How many people do you have working for you?
Azikel Group as a company has over 500 staff. We have over 270 Bayelsans working and not fewer than 50 expatriates. For instance, for the refinery I am building, I have sent the first set of over 24 engineers all Bayelsans to the United States of America (USA) for them to interact with the company abroad in building the ISPO because I believe in domesticating work at the refinery. Like I said it is financial freedom, liberating the people and creating the desired empowerment.
How do you think government can encourage young entrepreneurs?
Well there should be government regulation. I remember facing challenges starting the refinery with community people. In the area of taxation, there should be an incentive for those starting business that allowd for the business to to grow because heavy taxation could be critical to stability of a business.
Bayelsa State people have continued to call on you to become the state governor, based on your achievements in industrialising the state, what is your take on this?
Well, I thank the people that want me to be their next governor, but I want to state emphatically that I am not a politician. I am not even a member of the Peoples Democratic Party (PDP) or All Progressive Congress (APC). I ceased been a politician when I concluded my assignment as a commissioner and that was why I quit the political space and ventured into the entrepreneurial space.

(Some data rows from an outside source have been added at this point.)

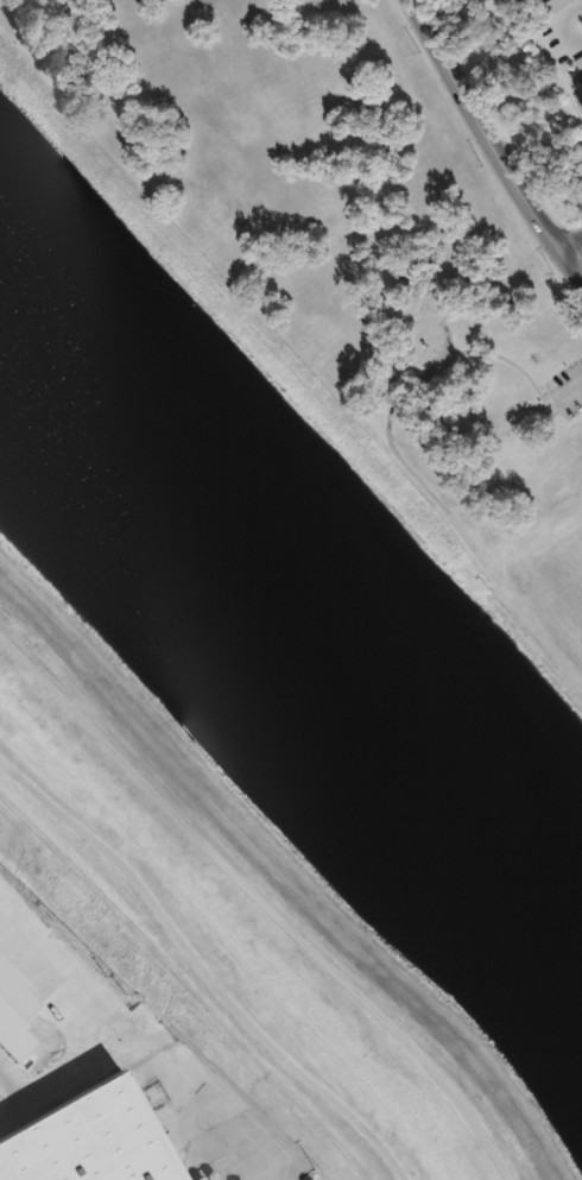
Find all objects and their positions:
building: (509, 0)
building: (558, 37)
building: (581, 89)
road: (493, 138)
road: (572, 241)
park: (346, 260)
parking lot: (566, 386)
road: (565, 389)
road: (408, 468)
river: (297, 591)
road: (263, 897)
road: (201, 969)
road: (161, 1048)
building: (99, 1139)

I believe that for the state to create a sustainable environment, we need to have the interplay of the industrial and political space synergise to actualise it. Sadly, our industrial leaders from Bayelsa are not very strong in the country. I do not want to be a governor, I don’t want to take political office. If I am appointed a minister today I will reject it because changing the Bayelsa landscape is a journey that takes time to build, moreso, leading Azikel Group of Companies require a lot of concentration, therefore, I want to devout my time and energy on the expanding the business frontier of Azikel Group, as well as the industrialisation and entrepreneurial civilisation of the state.
However, I must let you know that I have friends who want to be governors, I will support them but for me I want to be the industrial leader of the state and the Niger Delta from the South-south extraction.